Casi di Febbre del Nilo in aumento nel nostro paese, infatti in Italia sono state registrati oltre 500 casi di positivi relativi a questo tipo di malattia endemica, numeri che se rapportati a quelli registrati in tutta Europa acquisiscono un senso ancora più significativo, di poco meno di 1300 casi sul continente registrati quindi circa la metà sono stati evidenziati in Italia.

Ma c’è da preoccuparsi? La malattia conosciuta anche come West Nile è in realtà molto conosciuta e presente in habitat anche estremamente diversi da quelli mediterranei.
I sintomi così come la pericolosità di questo tipo di trasmissione sono da tenere sotto controllo, però quali sono?

Viene trasmessa la Febbre del Nilo

Come tantissime altre malattie la principale forma di trasmissione avviene attraverso altri animali, principalmente le zanzare, che fungono da vettore. Le zanzare infatti sono vettori artropodi ematofagi in quanto possono pungere ed infettare varie specie, a partire dai mammiferi di medie e grandi dimesioni fino ad uccelli ed anche esseri umani.
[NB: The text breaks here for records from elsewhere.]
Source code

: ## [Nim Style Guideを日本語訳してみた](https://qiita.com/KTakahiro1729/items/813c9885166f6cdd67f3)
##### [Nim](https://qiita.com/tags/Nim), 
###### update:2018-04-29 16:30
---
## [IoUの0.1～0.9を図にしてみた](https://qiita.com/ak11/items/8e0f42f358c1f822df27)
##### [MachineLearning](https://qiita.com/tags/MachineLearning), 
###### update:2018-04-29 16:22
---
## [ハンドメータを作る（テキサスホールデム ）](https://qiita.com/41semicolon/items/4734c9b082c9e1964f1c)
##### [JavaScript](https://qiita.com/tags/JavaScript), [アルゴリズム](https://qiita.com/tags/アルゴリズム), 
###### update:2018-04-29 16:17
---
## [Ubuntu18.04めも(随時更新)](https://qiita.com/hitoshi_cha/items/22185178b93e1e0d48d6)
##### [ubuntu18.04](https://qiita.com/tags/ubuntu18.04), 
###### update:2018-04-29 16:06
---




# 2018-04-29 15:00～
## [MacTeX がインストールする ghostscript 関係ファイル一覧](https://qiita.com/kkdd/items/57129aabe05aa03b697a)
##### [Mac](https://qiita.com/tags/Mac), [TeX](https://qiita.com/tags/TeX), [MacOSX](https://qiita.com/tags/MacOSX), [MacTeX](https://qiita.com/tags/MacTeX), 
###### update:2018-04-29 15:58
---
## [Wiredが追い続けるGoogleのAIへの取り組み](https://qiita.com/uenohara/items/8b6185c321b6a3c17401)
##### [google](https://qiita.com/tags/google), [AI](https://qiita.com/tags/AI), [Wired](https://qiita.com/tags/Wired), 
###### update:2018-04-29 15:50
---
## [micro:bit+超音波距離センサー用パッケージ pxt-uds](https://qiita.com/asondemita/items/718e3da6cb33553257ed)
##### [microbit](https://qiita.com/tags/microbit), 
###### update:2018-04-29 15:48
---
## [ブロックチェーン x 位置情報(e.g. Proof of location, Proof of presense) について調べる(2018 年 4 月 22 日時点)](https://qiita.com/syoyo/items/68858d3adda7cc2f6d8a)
La trasmissione è quindi simile se non identica ad altre forme di malattie (come la malaria) ma ha effetti molto meno incisivi nella maggior parte dei casi. Infatti la West Nile, chiamata anche malattia del Nilo pur essendo diffusa in tutti luoghi con clima sufficientemente caldo e temperato in 8 casi su 10 è assolutamente asintomatica quindi non presenta sintomi evidenti.

In altri casi la West Nile presenta sintomi altresì confondibili con classiche e tradizionali forme di disturbi influenzali che però svaniscono solitamente dopo pochi giorni al massimo. Quando però la Malattia del Nilo può essere un problema?

Dolori muscolari, sensazione di malessere, mal di testa, vomito, nausea, in casi più rari anoressia. Tuttavia può essere un fattore peggiorativo per soggetti a rischio come anziani o immunodepressi, ad esempio in combinazione di varie forme tumorali già presenti, encefalite o meningite.

Nel meno dell’1 % dei casi può portare forti dolori muscolari, convulsioni paralisi, svenimento e rigidità del collo.

La malattia viene tenuta sotto controllo ed è riconosciuta nelle varie forme di varianti da oramai quasi 20 anni evitando allarmismi però, non è considerabile un rischio a lungo termine per la salute in caso di assenza di disturbi già presenti.